Sampai di rumah, Daniel menggendong Alexa karena tubuh gadis itu sangat lemas. Pria itu sungguh memperlakukan Alexa dengan sangat baik dan lembut.
"Kak, tolong turunin Alexa. Lexa, bisa jalan sendiri," pinta Alexa lemah.
"Tidak! Kamu masih sakit, mana mungkin bisa berjalan dengan benar." Daniel menolak mentah-mentah permintaan Alexa.
Tidak tahu kenapa, Alexa selalu merasa nyaman saat berada dalam pelukan Daniel. Dada bidang Daniel, aroma tubuh Daniel dan juga kelembutan hati Daniel selalu sukses membuat debaran jantung Alexa menjadi tidak karuan, pipi Alexa bersemu merah.
Apakah ini yang dinamakan cinta?
Tapi ... apakah Daniel juga merasakan hal yang sama kepada Alexa?
Di dalam gendongan Daniel, Alexa tidak henti-hentinya menatap wajah tampan Daniel.
Wajah Daniel dan Alexa saling berdekatan dan membuat jantung Alexa berdebar sangat kencang. Wajah Alexa bersemu merah, gadis itu mencoba mengalihkan pandangannya namun tidak bisa.
"Kenapa wajahmu merah seperti itu?" tanya Daniel setelah membaringkan tubuh Alexa di atas ranjang dengan sangat hati-hati lalu menyelimutinya.
"Hah? A–apa? Oh, mungkin karena cuaca terlalu panas ... panas banget, kak." Alexa menjadi salah tingkah, gadis itu mengipasi wajahnya menggunakan tangan.
Mata Daniel menyapu setiap sudut ruangan, Ia melihat jendela dan pintu kamar Alexa tertutup rapat sedangkan AC di kamar Alexa selalu menyala. "Panas? Bukannya suhu kamarmu sangat dingin sekarang?" tanya Daniel bingung.
"Maksud Alexa tadi, saat di luar." Alexa mengoreksi ucapannya, gadis itu berusaha untuk tenang dan mencoba mengontrol perasaannya.
Daniel mengangguk lalu duduk di ranjang tepat di samping Alexa.
Daniel mendekatkan wajahnya ke Alexa. "Bagaimana? Apa masih sakit?" tanya Daniel lembut dan penuh perhatian
Alexa menggeleng cepat. "Sekarang sudah baikan," jawabnya.
Daniel menghela napas panjang. " Untung saja penyakitmu belum terlalu parah! Kenapa kamu tidak peduli dengan kesehatanmu? Bagaimana mau jadi dokter, kalau kesehatan sendiri saja tidak bisa?!"

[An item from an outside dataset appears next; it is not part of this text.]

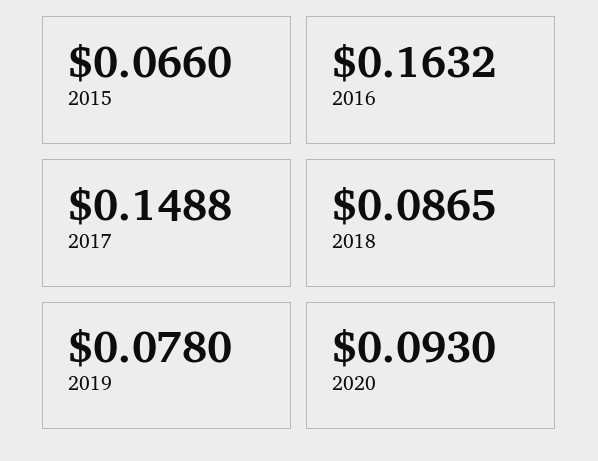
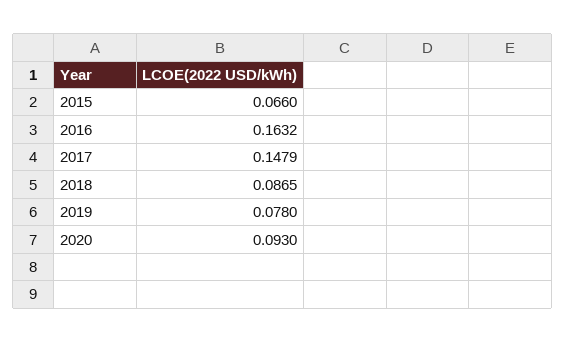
2017: 0.1488 -> 0.1479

Alexa tidak berani menatap wajah Daniel. "Maaf," ucapnya singkat.
"Jangan buat kak Daniel khawatir lagi, ya? Kalau kamu sendiri terlalu cuek dengan kesehatanmu. Terus kak Daniel harus bagaimana?" Daniel membelai rambut Alexa.
Alexa menelan salivanya, jantungnya kembali berdebar menerima perlakuan Daniel. "Kenapa kak Daniel begitu baik dan perhatian kepada Alexa?" tanyanya penasaran.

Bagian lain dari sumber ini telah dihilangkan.